Redondo Beach ‘Cannabis church’ closes, avoids court
by David Mendez
Seaside Church of Alternative Healing, the cannabis church just off of Redondo Beach’s Artesia Boulevard which purported to freely give its members cannabis after receiving monetary donations, has permanently closed in accordance with a pending settlement agreement with the City of Redondo Beach.
The two sides were scheduled to go to court as of June 24 before reaching a tentative agreement. The City agreed to dismiss as many as 18 criminal charges each against two defendants — Seaside Church itself, and one-time employee JB Anderson — should Seaside agree to cease its operations. Many of the charges leveled against the church are with regard to numerous building code violations, including wiring, plumbing and other non-permitted changes to the building. As of last week, visitors to Seaside were met with a closed gate and a white sign reading “CLOSED” in black spray paint.

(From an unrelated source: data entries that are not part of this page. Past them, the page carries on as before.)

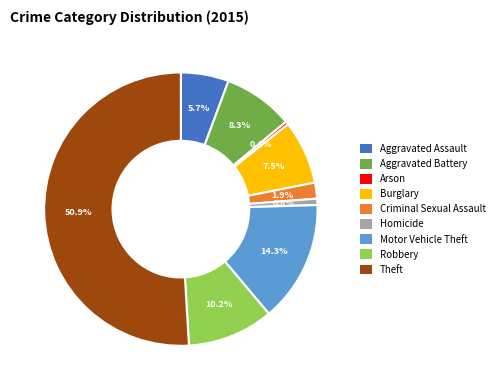

Do Motor Vehicle Theft and Aggravated Assault together represent more than half of the pie?

No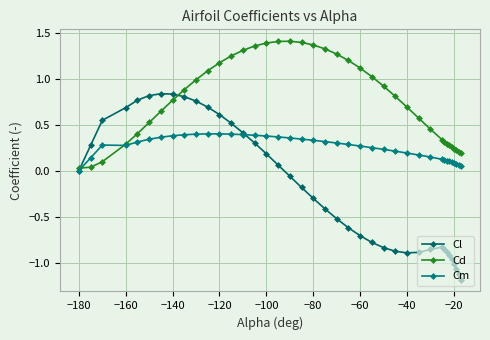

How many lines are shown in the chart?

3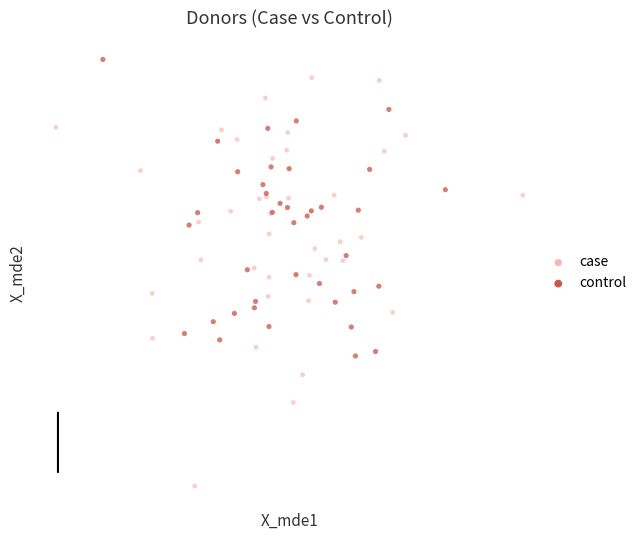

Which series contains the lowest Y value?

case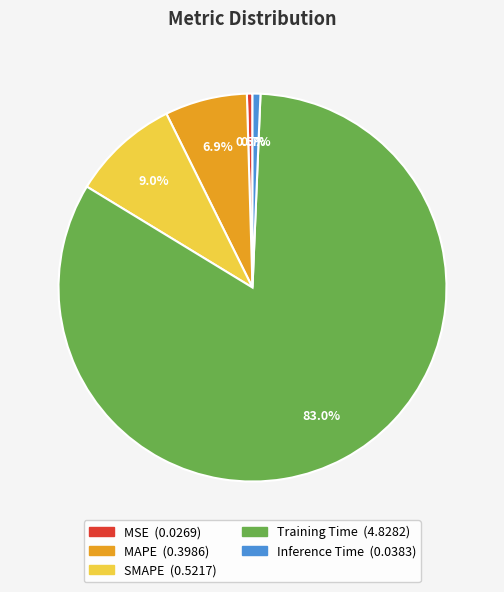

To the nearest percent, what portion does SMAPE represent?

9%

“It’s the city’s position that they were calling themselves a church in an attempt to get around any criminal liability,” said Redondo Beach City Prosecutor Melanie Chavira. “But I don’t believe that would have held up during trial.” Chavira also stated that Seaside’s legal representatives did not file a pretrial motion to claim First Amendment constitutional protections against the City.
Seaside was also the subject of two separate operations in which police officers purchased cannabis undercover; Chavira declined to detail the facts of those operations, as the settlement has not yet been officially completed.
As for why Seaside has elected to wholly discontinue its operations after correcting the code violations, defense attorney Grenville Pridham said simply that his clients are “tired of fighting the city.”
“You can only take so much,” Pridham said.
The code violations, in Pridham’s opinion, were “ticky-tack,” and based largely on the city disapproving of the church’s practices.
“A lot of governments don’t like cannabis, and they don’t like people that believe cannabis is their sacrament,” Pridham said. “The code enforcement, the building code violations, that’s a backdoor way to try and shut down the church…and it’s really all about money. Municipalities want tax money from dispensaries.”
The City of Redondo Beach is currently in the process of determining licensing procedures for cannabis dispensaries. A date has not yet been set for discussions to return, but is projected for September. According to City Manager Joe Hoefgen, the city’s Cannabis Task Force “still has some work to do.”
As for whether or not Seaside Church really was a religious organization is in the eye of the beholder. Seaside set a condition that all prospective members sign a series of papers professing to believe in the healing properties of cannabis, the church’s “sacred sacrament.” In an interview last year, Seaside leader Joe Luna said that simply opening a dispensary wasn’t his goal, saying that dispensaries perpetuate the “fashion” of cannabis.
Seaside was found on numerous websites offering listings of dispensaries, and for a time last year even described deals and “happy hours” on its own WeedMaps listing. That listing no longer exists.
“At this point, the church is dissolved, and I know of no plans to reopen it,” Pridham said.